Yazar, okullarına devam eden öğrencilerin yanı sıra yasağa karşı direnen ve başlarını açmayarak eğitimlerini bırakan öğrencilere de değinmiş, onların neleri göze alarak okullarını terk ettiklerini anlatmış. Okullarını bırakanların karşılaştıkları sorunlara, maddi ve psikolojik zorluklara değinilirken iş bulmak için gidilen "abilerden" gelen ikinci eş olma tekliflerine ya da "evde otur" nasihatlerine de değinilmiş. Ancak yazar, mağdurların yaşadıklarını sadece Müslüman erkeklere fatura eden bir yaklaşıma sığınmamış ve sorunun kadın-erkek tüm Müslümanların hatalarından kaynaklandığını vurgulamış. Bununla beraber kitapta mağdurların okuldan sonraki hayatları, başka ülkelere yapılan göçler, yapılan evlilikler de konu edilmiş. Fakat bunlara dair toptancı değerlendirmelerden dikkatle uzak duran yazar, bu süreçlerin sonuçlarını ümitvar bir biçimde zamana bırakmış.

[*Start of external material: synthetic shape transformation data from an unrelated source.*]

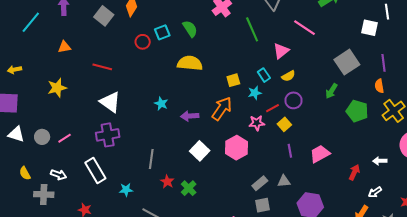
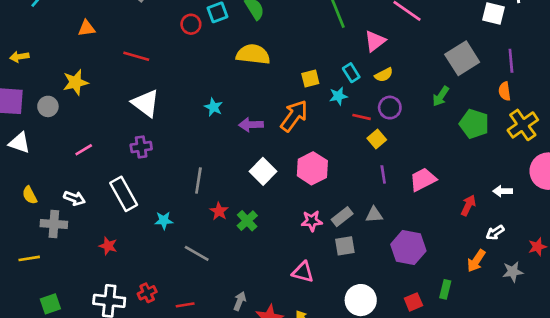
red line: (272, 108) -> (362, 117), turned 40
pink star: (257, 123) -> (312, 221), moved
purple cross: (108, 135) -> (141, 147), size x0.7
gray circle: (42, 137) -> (48, 106), moved

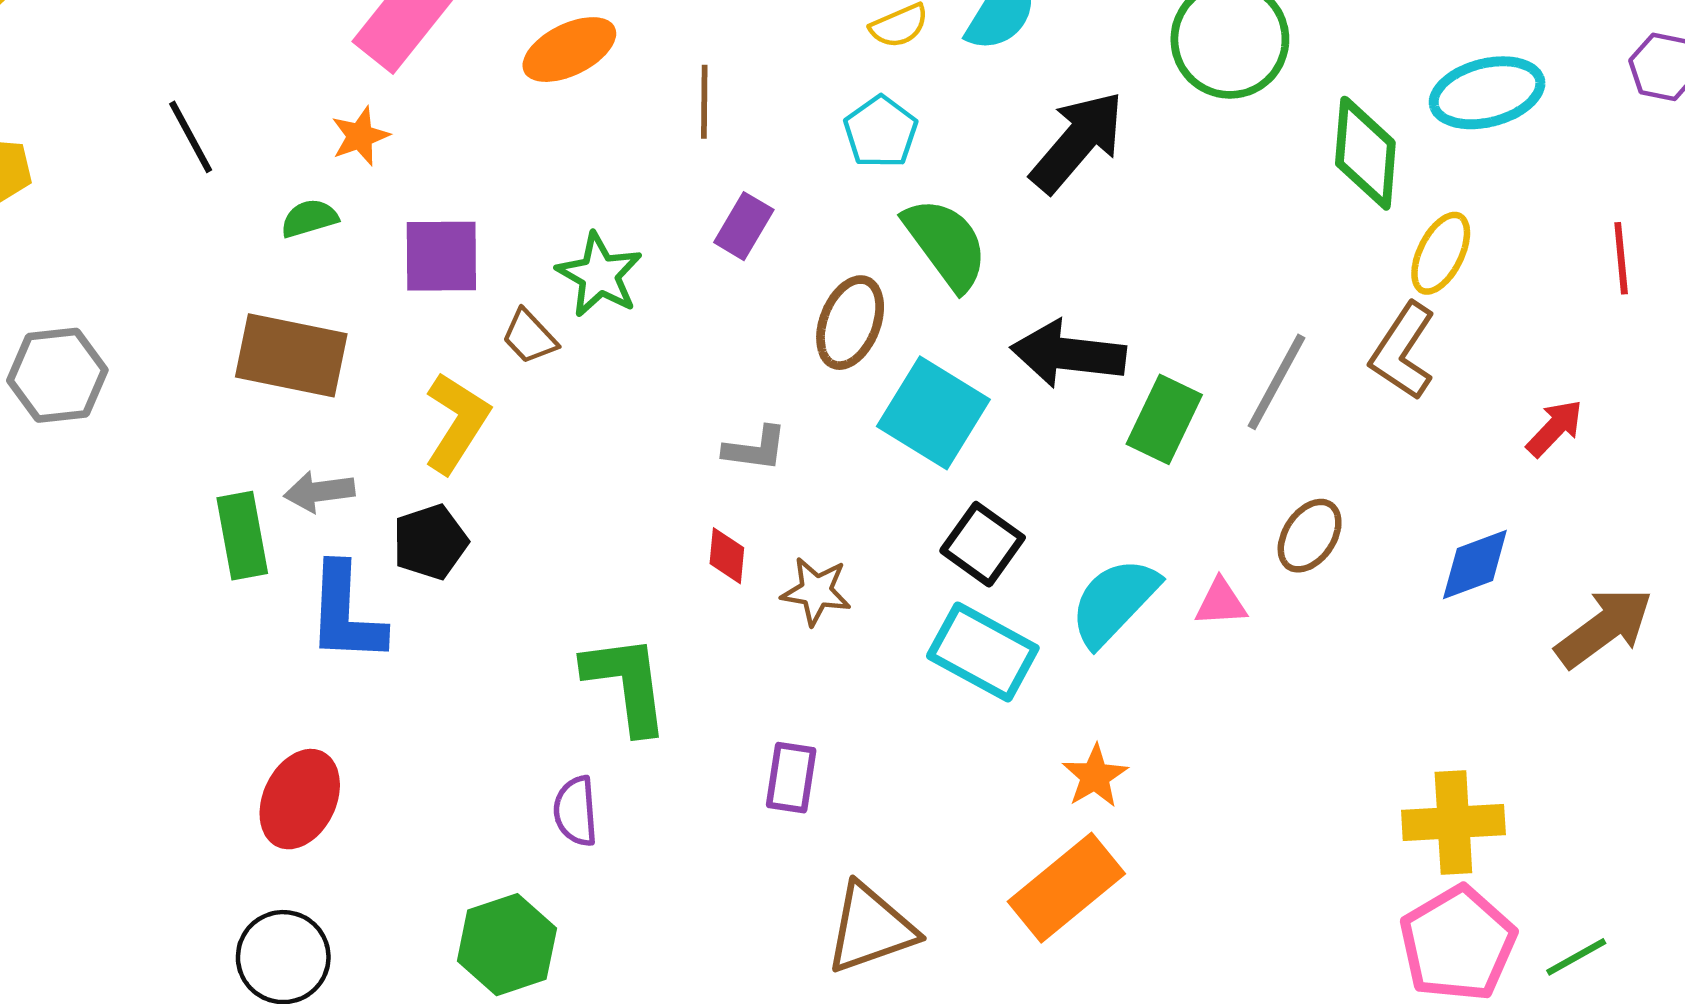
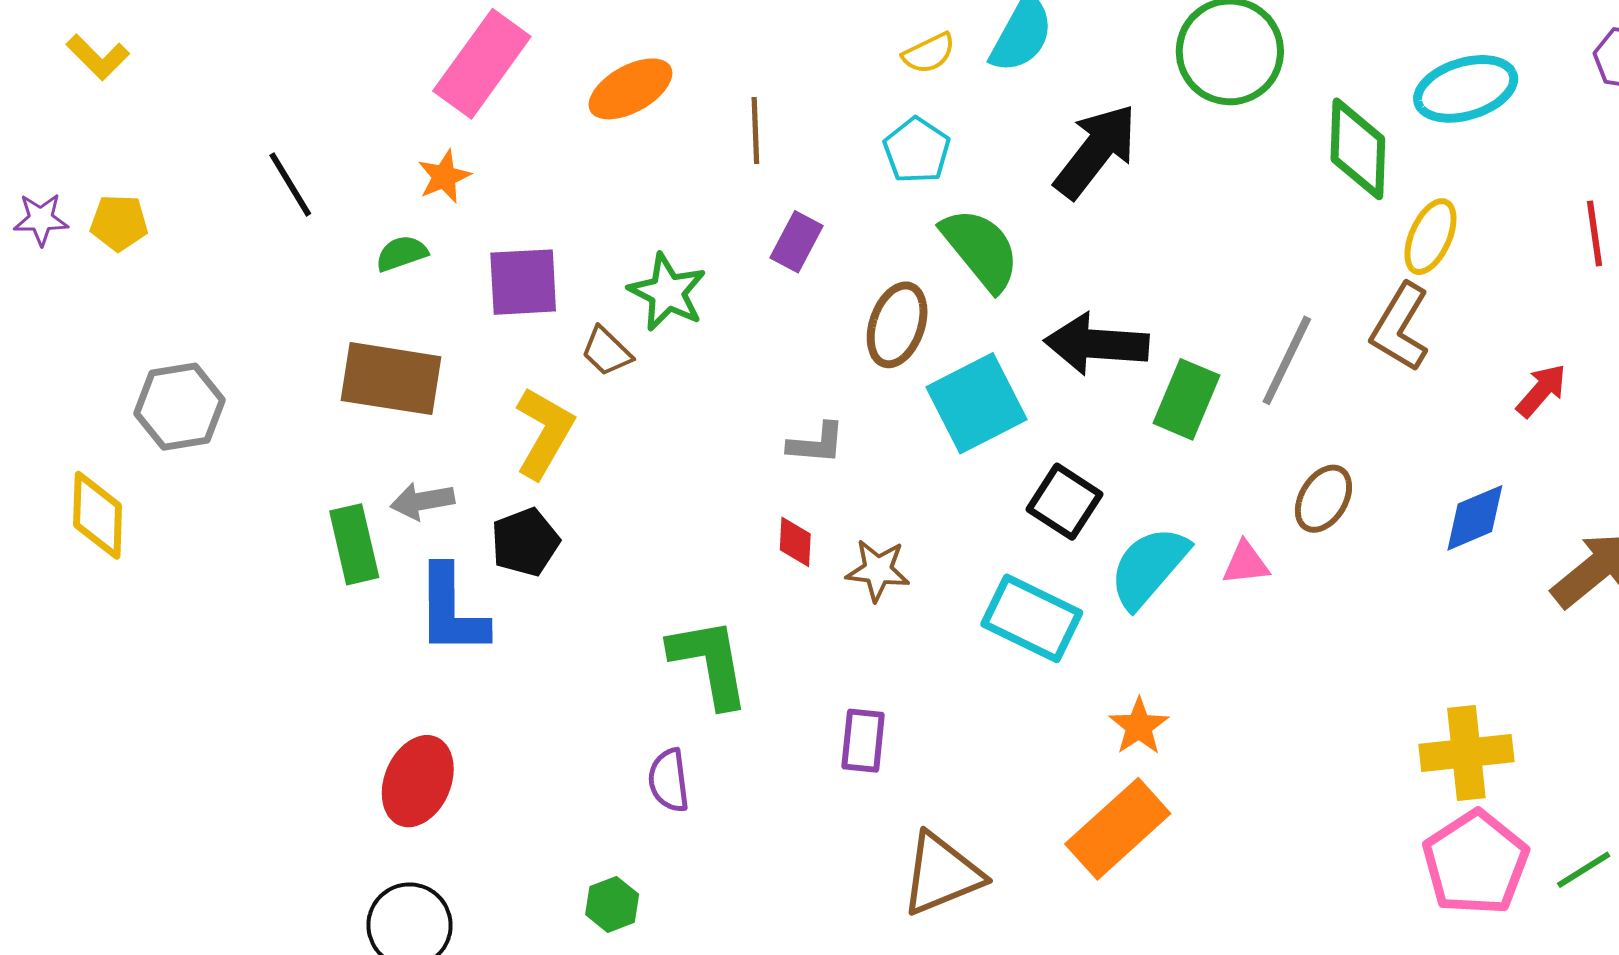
cyan square: (933, 413) -> (977, 403), turned 34
black square: (983, 544) -> (1064, 502), moved
green hexagon: (507, 945) -> (612, 904), size x0.6

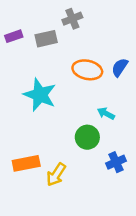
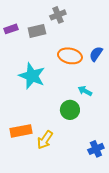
blue cross: (116, 162) -> (96, 149), moved

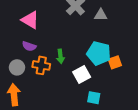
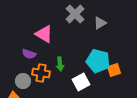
gray triangle: (101, 15) -> (100, 23), turned -32
pink triangle: (30, 20) -> (44, 34), moved
gray circle: (17, 67) -> (23, 81), moved

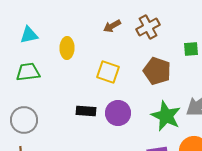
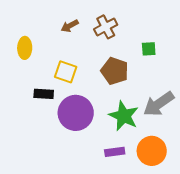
black rectangle: (86, 111) -> (44, 94), moved
purple circle: (118, 113) -> (76, 113), size x1.4

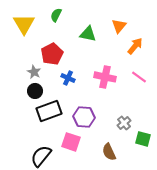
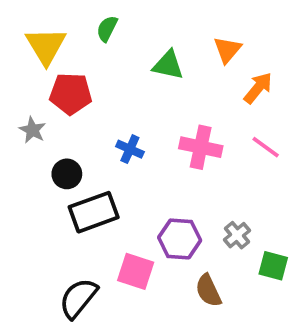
red pentagon: (52, 54) -> (71, 94), moved, turned 30
gray star: (34, 72) -> (32, 130), moved
purple hexagon: (84, 117) -> (180, 239), moved

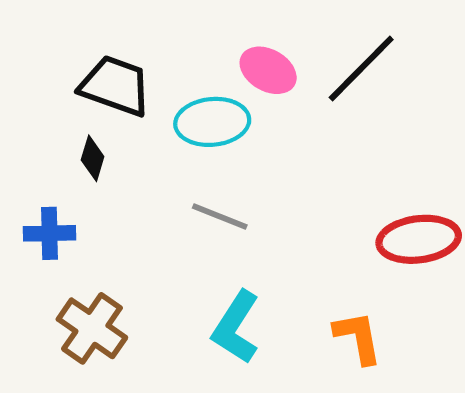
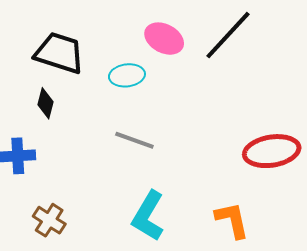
cyan ellipse: (212, 122) -> (127, 75), size x0.7
brown cross: (92, 328) -> (49, 220), size x0.7

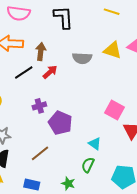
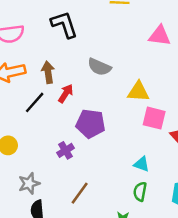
yellow triangle: (112, 50) -> (138, 92), moved
gray semicircle: (82, 58) -> (99, 67), turned 36
purple cross: (39, 106) -> (66, 150), moved
purple pentagon: (60, 123) -> (91, 124), moved

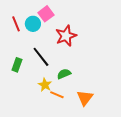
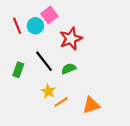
green semicircle: (64, 74) -> (69, 69), moved
orange line: (57, 95) -> (61, 102), turned -56
orange triangle: (85, 98) -> (91, 105), turned 36

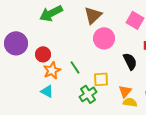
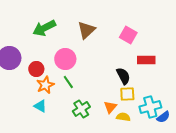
pink circle: (104, 38) -> (65, 59), moved
yellow square: (101, 79) -> (127, 94), moved
orange triangle: (125, 91) -> (110, 107), moved

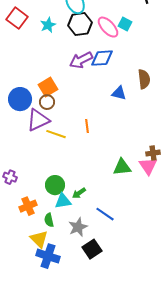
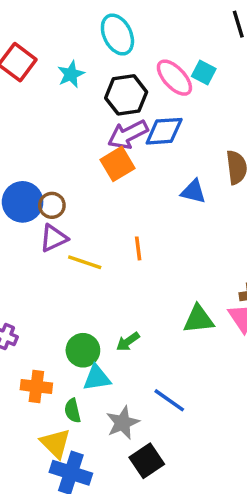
black hexagon: (80, 24) -> (126, 95), moved
orange square: (48, 87) -> (117, 164), moved
brown circle: (47, 102) -> (52, 205), moved
purple triangle: (38, 120) -> (54, 238), size x0.7
green arrow: (79, 193) -> (128, 342), moved
orange cross: (28, 206) -> (36, 386), turned 30

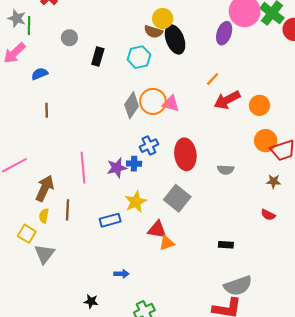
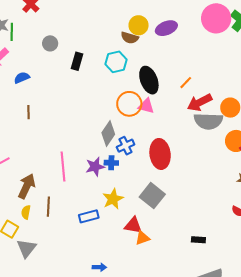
purple ellipse: (224, 33) -> (166, 28), moved, turned 50
black ellipse: (175, 39) -> (149, 80), moved
gray diamond: (132, 105) -> (108, 133), moved
gray semicircle: (226, 170) -> (208, 121), moved, size x1.8

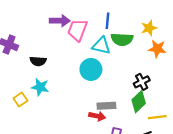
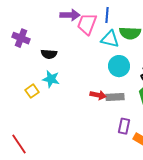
blue line: (107, 21) -> (107, 15), moved
cyan circle: (91, 69) -> (119, 66), moved
red arrow: (97, 116) -> (98, 95), moved

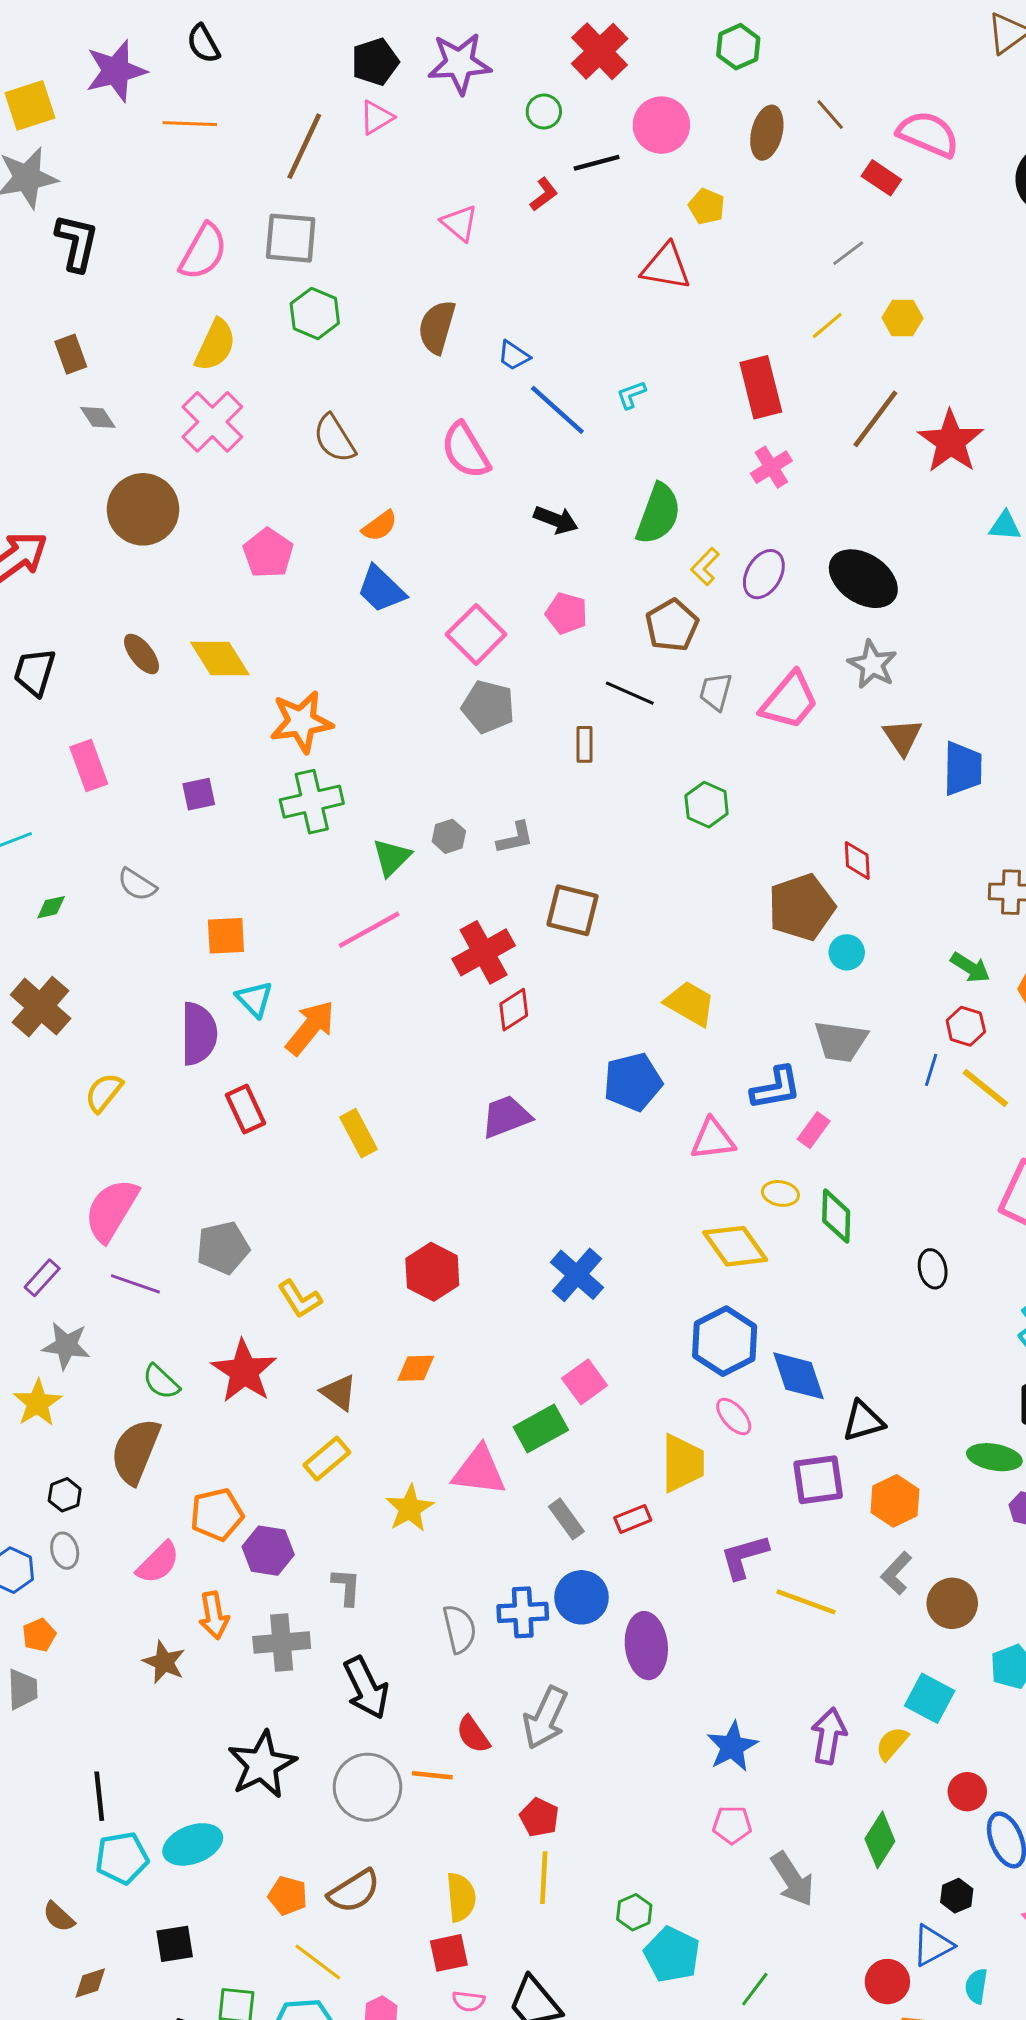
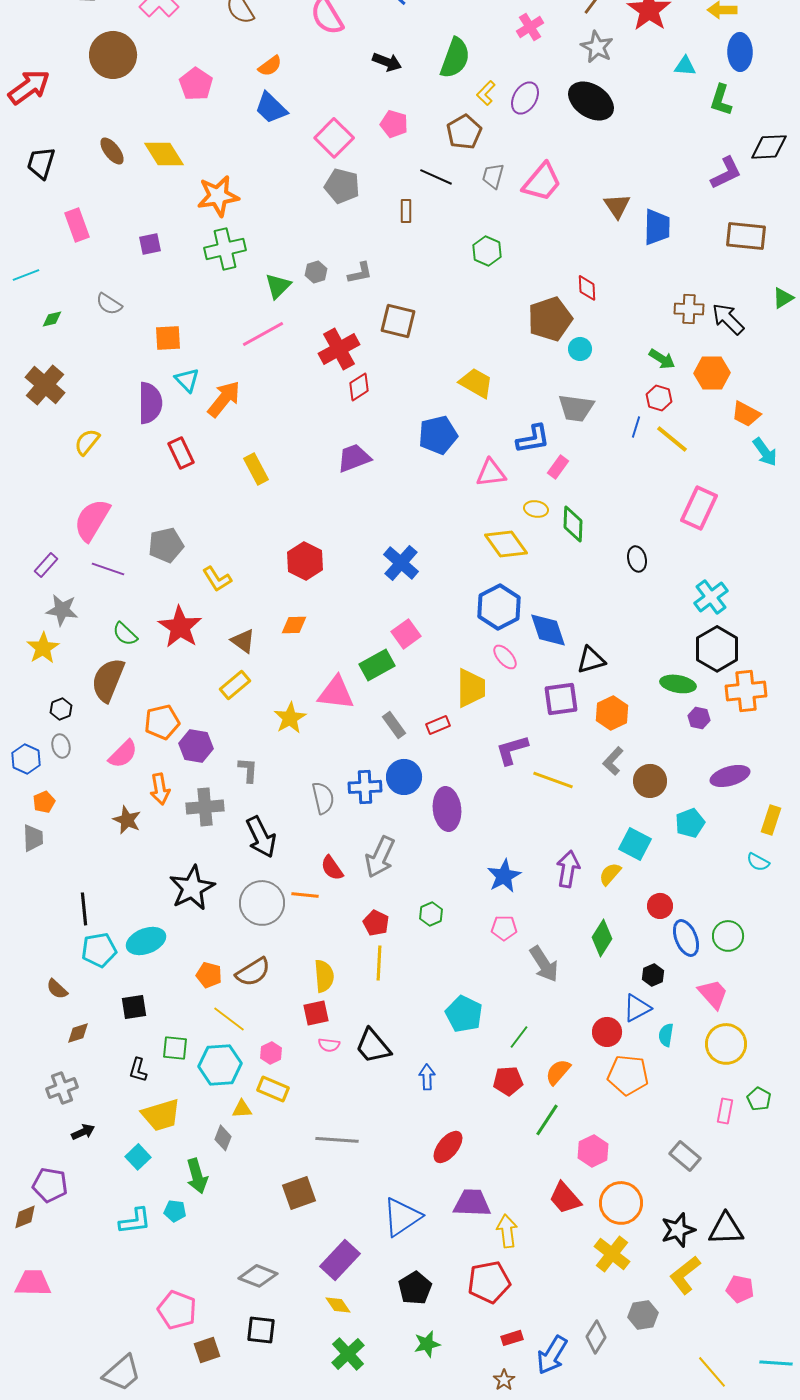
gray star: (872, 665) -> (597, 47), moved
green hexagon: (634, 1912) -> (431, 914), moved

Yazar diploma yerine başörtülerini tercih edenlerin sahip oldukları direnci ve ikna olmamalarının öncelikli nedenini Allah'a olan imanlarına bağlar. Sadece Allah'a olan imandır onlara ikna odalarında iknacıların karşısında dimdik durma gücü bahşeden.

Kitapta görüşme yapılan öğrencilerin çoğunu okullarına devam eden öğrenciler oluşturmakta. Bu durum eserde daha çok içeride yaşanan sorunların ve mağduriyetlerin ya da psikolojik mücadelelerin gündemde tutulmasına neden olmuş. Hiç şüphesiz konunun temelde ikna odası olması ve ikna odasına girenlerden en ulaşılabilir olanlarının okullarına devam eden öğrenciler olmasından kaynaklanan, anlaşılır bir durum bu. Ancak keşke ikna odasına girmiş ya da bir şekilde içeride/dışarıda sistemin diğer iknacıları tarafından rehabilite edilmeye çalışılmış ve ikna edilmeyi reddederek başörtüsü mücadelesini aktif biçimde sürdürmeye çalışanların da bakış açılarına kitapta yer verilmiş olsaydı. Bu durum sorunun nasıl çözülebileceğine dair sürdürülen halihazırdaki mücadeleye dair bir kaydın da eserde yer almasını sağlardı ve tarihe düşülen bu anlamlı belgeyi daha da güçlendirirdi.

Yazar, eserin sonunda yasakla ortaya çıkan sorunların çözüm yoluna işaret etmiş: "Yasağın tez elden kaldırılması…" Ayrıca yazar yasağın kaldırılması için uğraşılırken modern öngörülerle, Müslümanca bir dünyanın ayrıştığı noktaların sorgulanması ve 'nelerin, ne adına istendiğinin' tanımlanması gerektiğine dikkat çekmiş.

Bugüne kadar hep başkalarının anlattığı başörtüsü yasağını bizzat muhatabı olmuş bir yazarın kalemi ve diğer muhatapların beyanları ile oluşmuş bu eser, sistemin çürümüşlüğünü yasakçıların ve ikna odalarının soğuk yüzünde deşifre eden bir belge olması hasebiyle önemli bir nitelik taşımaktadır. Belgesel bir kitap olmasına karşın üslubundaki akıcılık ve sadelik yazarın edebi maharetini ortaya koymaktadır. Yazımızı, İslami mücadeleye gönül vermiş herkesin kütüphanesinde bulunması gereken bu eserin, ümit veren bir gerçeklikle son bulan satırlarıyla noktalıyoruz:

"İkna odalarında kişilerin rızası olmadan yapılan psikolojik müdahaleler, hiçbir mazeretle izah edilemez. Manevi bir zorbalık olarak bilinçleri şartlama uğraşısı, ahlaki bir suç kapsamındadır. Nasıl ki Manisa'da öğrencilere işkence eden (memur) polisler, haklı olarak yargı önüne çıkarılmaya zorlanmışsa, buradaki (memur) psikologlar da yargılanmalıdır.

Tarihe sessiz sedasız kaydolan bu cürümde, öncelikle muhataplarının bunda davacı olma sorumluluğu vardır.

Televizyon ekranlarında 'yardım ediyoruz' masalını anlatan, işlenen suçu meşru imiş gibi gösterenlerin pervasızlıkları, hukuken mahkum edilmeli, bu suçun örtbas edilip tarihe karışması engellenmelidir.

Tarih iknacılar ile direnenleri, bir kez daha yan yana gösterdiğinde, şüphesiz zalim ve mazlum sıfatlarını doğru olarak yazacaktır."